## Passage for review:
= = = = =
When Schilt and her colleagues began the study, they wondered how faculty mentors shaped women's graduate school experience and willingness to pursue academic careers. Paradoxically, they found that women in all fields reported less commitment to academia as instrumental help from their mentors increased.

Nationwide, women leave graduate school without finishing their PhD at a higher rate than men.

"We're really working on what the qualitative interviews can tell us about this," says Schilt. Getting help from advisers shows students what it takes to be successful in their careers. But at least at Southern U., when graduate student women get close to professors in their departments, they don't always like what they see: "Either there are not many women in their field, or they don't like the way they see women balancing work and family."

Understanding inequality

To investigate such issues more deeply, Schilt and her colleagues hope to obtain funding for a national study that can draw on their pilot data. Southern U. may represent a "best-case scenario" for gender equity since most grad students are young, childless, and fully funded. The team would like to explore attitudes toward work-family balance, role models, and attrition in other settings where the playing field for men and women may be less level.
= = = = =
Dataset entries
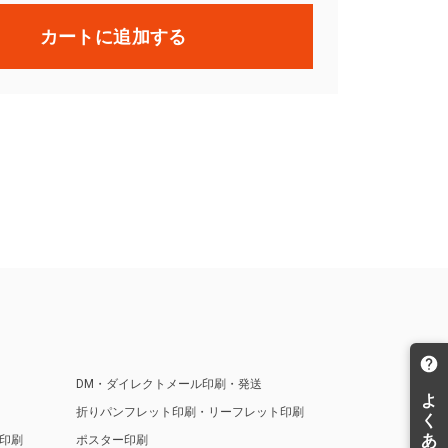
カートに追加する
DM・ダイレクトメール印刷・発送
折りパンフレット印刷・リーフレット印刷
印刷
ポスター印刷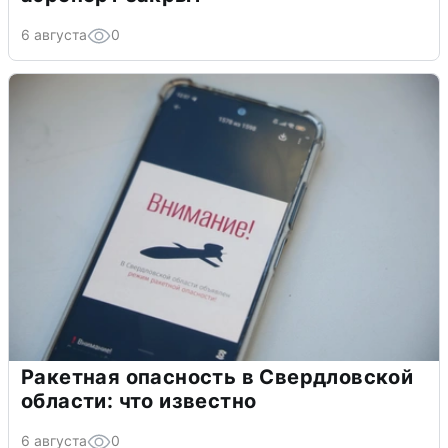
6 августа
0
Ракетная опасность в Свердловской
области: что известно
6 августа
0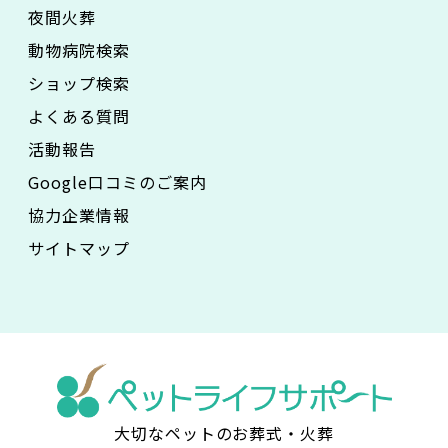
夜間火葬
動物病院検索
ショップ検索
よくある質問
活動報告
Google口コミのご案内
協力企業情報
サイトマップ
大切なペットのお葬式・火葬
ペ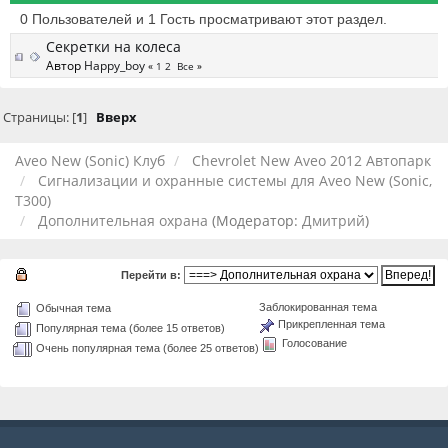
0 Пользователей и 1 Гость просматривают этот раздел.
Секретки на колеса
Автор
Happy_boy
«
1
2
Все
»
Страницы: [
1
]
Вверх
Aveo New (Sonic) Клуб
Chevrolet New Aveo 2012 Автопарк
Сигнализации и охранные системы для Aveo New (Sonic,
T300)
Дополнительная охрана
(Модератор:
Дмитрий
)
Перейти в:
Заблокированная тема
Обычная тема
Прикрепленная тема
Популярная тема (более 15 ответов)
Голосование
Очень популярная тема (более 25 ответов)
= = = = =
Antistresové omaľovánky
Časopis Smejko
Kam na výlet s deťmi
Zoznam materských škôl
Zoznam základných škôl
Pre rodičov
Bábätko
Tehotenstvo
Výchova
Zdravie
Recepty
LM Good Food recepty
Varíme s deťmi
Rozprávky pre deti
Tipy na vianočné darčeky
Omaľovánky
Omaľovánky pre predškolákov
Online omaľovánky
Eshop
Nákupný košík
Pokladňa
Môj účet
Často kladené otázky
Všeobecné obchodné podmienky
= = = = =
## What you will do:
1: Answer these questions about the passage on graduate school mentoring.
(a) What did women in all fields report as instrumental help from their mentors increased?
(b) Nationwide, how does the rate at which women leave graduate school without finishing their PhD compare with the rate for men?
(c) Which three traits of most grad students at Southern U. are given?
2: Print the passage on graduate school mentoring from "When Schilt and" up to and including "their mentors increased.".
The data come from a source separate from the passage on graduate school mentoring.

## Task-by-task solutions:
1:
(a) They reported less commitment to academia.
(b) Women leave at a higher rate than men.
(c) They are young, childless, and fully funded.

2:
When Schilt and her colleagues began the study, they wondered how faculty mentors shaped women's graduate school experience and willingness to pursue academic careers. Paradoxically, they found that women in all fields reported less commitment to academia as instrumental help from their mentors increased.